WZO to reveal almost identical replica to missing Herzl coffin cover

The World Zionist Organization has made an almost identical replica of the cloth that covered the coffin at his burial in Israel to be revealed on Tuesday.

World Zionist Organization vice chairman Yaakov Hagoel stands next to the almost identical replica of the cloth that covered Theodore Herzl's coffin (photo credit: WORLD ZIONIST ORGANIZATION)
World Zionist Organization vice chairman Yaakov Hagoel stands next to the almost identical replica of the cloth that covered Theodore Herzl's coffin
(photo credit: WORLD ZIONIST ORGANIZATION)
It was a mystery never to be solved. For years, searches were carried out to find the embroidered cloth that once covered Theodor Herzl’s coffin.
But it was nowhere to be found.
However, on Tuesday, the World Zionist Organization will reveal a nearly identical replica of the cover as part of the ceremony commemorating 70 years since Herzl’s remains were brought to Jerusalem.
During the ceremony on Mount Herzl, to be attended by Prime Minister Benjamin Netanyahu and President Reuven Rivlin, the cover will be made public for the first time since its creation.
In August 1949, a year after the establishment of the State of Israel, Herzl’s remains arrived in Israel from Austria.

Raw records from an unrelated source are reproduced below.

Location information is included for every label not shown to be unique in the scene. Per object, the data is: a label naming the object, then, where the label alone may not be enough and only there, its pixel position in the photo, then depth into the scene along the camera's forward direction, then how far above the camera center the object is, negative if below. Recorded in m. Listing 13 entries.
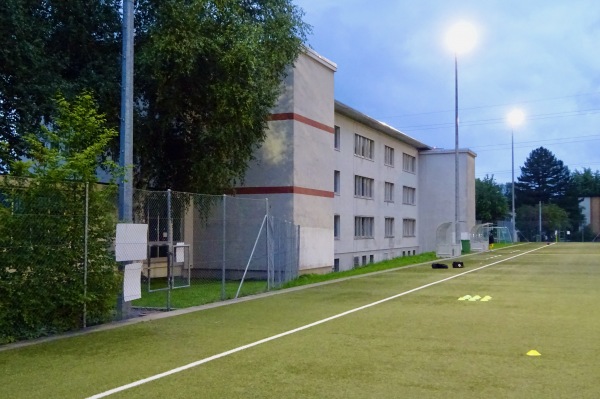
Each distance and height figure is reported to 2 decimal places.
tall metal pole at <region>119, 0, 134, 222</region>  13.55 +2.43
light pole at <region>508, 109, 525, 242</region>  64.96 +1.94
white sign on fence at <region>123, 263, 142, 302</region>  12.81 -1.03
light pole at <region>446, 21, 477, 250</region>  39.22 +6.29
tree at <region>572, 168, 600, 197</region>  128.50 +9.74
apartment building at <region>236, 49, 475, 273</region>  27.50 +3.06
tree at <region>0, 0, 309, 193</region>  18.86 +4.97
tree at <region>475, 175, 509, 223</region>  86.29 +4.11
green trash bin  46.22 -1.02
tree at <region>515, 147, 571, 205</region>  120.88 +9.86
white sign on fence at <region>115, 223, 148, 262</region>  12.58 -0.23
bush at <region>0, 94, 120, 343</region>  10.66 -0.09
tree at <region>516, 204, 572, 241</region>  103.31 +1.82
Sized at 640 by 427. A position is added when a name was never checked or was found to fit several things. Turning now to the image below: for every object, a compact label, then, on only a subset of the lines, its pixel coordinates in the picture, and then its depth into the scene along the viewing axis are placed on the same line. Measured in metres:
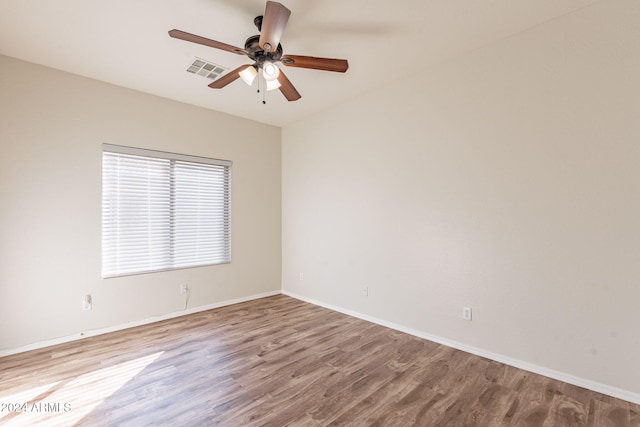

“The decision to bring Herzl’s remains to Israel [then-British Mandate Palestine] had originally been made in 1935 at the [19th] Zionist Congress [in Lucerne, Switzerland],” explained Yaakov Hagoel, vice chairman of the World Zionist Organization. “This decision was postponed because of the Holocaust and Herzl’s remains were only able to come to Israel in 1949.”
Hagoel told The Jerusalem Post that the remade cover is “very similar to the original, and was based on pictures of the original.
“The original cover was designed in 1936 by Oscar Strand and Arthur Weiss. Weiss designed the Judaica on the curtain,” Hagoel said.
The original was blue and white, the colors of the Zionist flag, and it had a large Star of David, which contained a lion in the middle, along with Herzl’s seven stars.
The original curtain lying on Theodore Herzl's coffin in 1949, which went missing soon after his body was buried (Credit: Wikimedia)
The original curtain lying on Theodore Herzl's coffin in 1949, which went missing soon after his body was buried (Credit: Wikimedia)
Above, in Hebrew, the prophecy of Ezekiel in the Valley of the Dry Bones is written along with a verse from Psalm 126 about the return to Zion, while below are Herzl’s last words from his book The Jewish State.
The women from the Women’s International Zionist Organization who sowed and embroidered it, signed it off with the words: “Ze’ev Herzl, in memory of the return of his remains to our country.”
Asked why they decided to remake the cover now, Hagoel said they “were approached two months ago by Yitzhak Weiss, who had found out that his father was one of the men who had designed the curtain. It was then that we decided to start making it. We approached an artist from the North, and it took just a few weeks to make.
“You have to think of the context. It was 1936. They were dreaming of the state, and it was also very close to the Holocaust,” Hagoel added.
He said that notwithstanding the hope that Herzl’s remains would be brought to Israel before World War II broke out, it took another 13 years for this dream to be realized.
In 1939, the curtain arrived in Mandatory Palestine and was left in the hands of Menachem Ussishkin at the JNF building. There it remained for safekeeping until Herzl’s reinterment 10 years later.
As Herzl’s coffin was taken down from display for burial, an area that became Mount Herzl, the cover was removed and meant to go to the “Herzl Room” in the JNF-KKL’s main building. However, it never reached its destination, and was never seen again.
“It’s very emotional,” Hagoel said about the cover, “after 70 years, there is finally closure.
“It also has significance because it represents how far we have come as a nation, and future generations will be able to come to Mount Herzl and to see what the cover used in the [burial] ceremony looked like, and how it represents the person who was the visionary of the State of Israel that we have today,” Hagoel stressed.
The replica will be displayed at the Herzl Museum on Mount Herzl in Jerusalem.